EXERCISE OBJECTIVE: Please repeat exactly the lines below from the one containing "Based on these" down to the one containing "price range is", both included, and nothing else.
· · · · ·
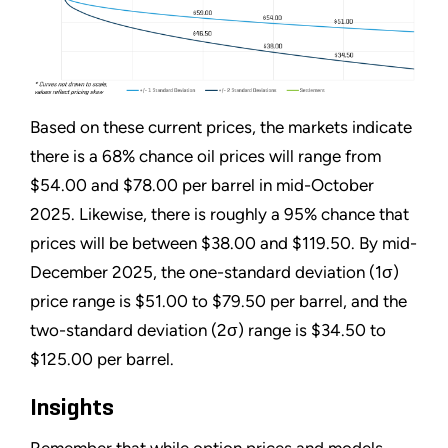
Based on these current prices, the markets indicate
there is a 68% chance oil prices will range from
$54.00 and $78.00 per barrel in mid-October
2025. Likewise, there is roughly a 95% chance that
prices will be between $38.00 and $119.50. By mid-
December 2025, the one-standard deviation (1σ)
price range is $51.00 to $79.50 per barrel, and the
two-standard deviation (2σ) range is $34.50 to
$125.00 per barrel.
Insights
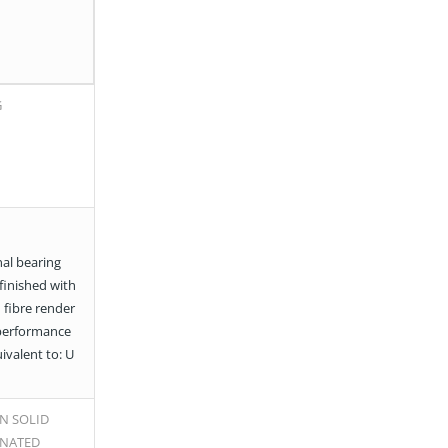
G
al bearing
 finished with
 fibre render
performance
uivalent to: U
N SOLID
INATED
· · · · ·
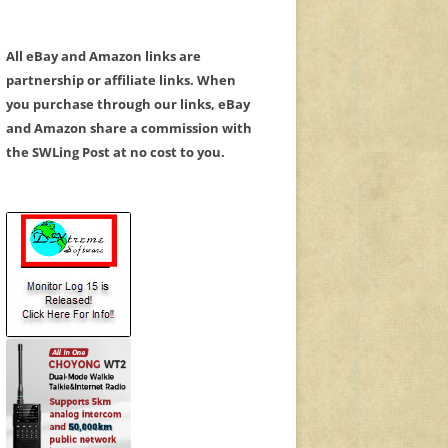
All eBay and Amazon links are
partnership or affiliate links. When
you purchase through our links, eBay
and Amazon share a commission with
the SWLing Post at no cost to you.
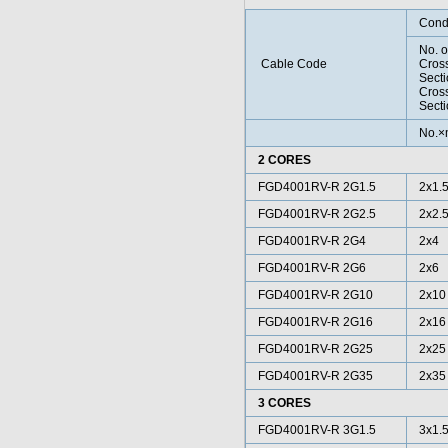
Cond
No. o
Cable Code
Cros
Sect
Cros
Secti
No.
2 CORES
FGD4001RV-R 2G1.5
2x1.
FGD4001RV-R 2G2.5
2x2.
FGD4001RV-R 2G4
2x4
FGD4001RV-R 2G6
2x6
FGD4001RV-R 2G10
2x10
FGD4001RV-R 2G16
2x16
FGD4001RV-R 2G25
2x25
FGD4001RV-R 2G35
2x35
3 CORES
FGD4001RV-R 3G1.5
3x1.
· · · · ·
YOUR RESPONSE:
Based on these current prices, the markets indicate
there is a 68% chance oil prices will range from
$54.00 and $78.00 per barrel in mid-October
2025. Likewise, there is roughly a 95% chance that
prices will be between $38.00 and $119.50. By mid-
December 2025, the one-standard deviation (1σ)
price range is $51.00 to $79.50 per barrel, and the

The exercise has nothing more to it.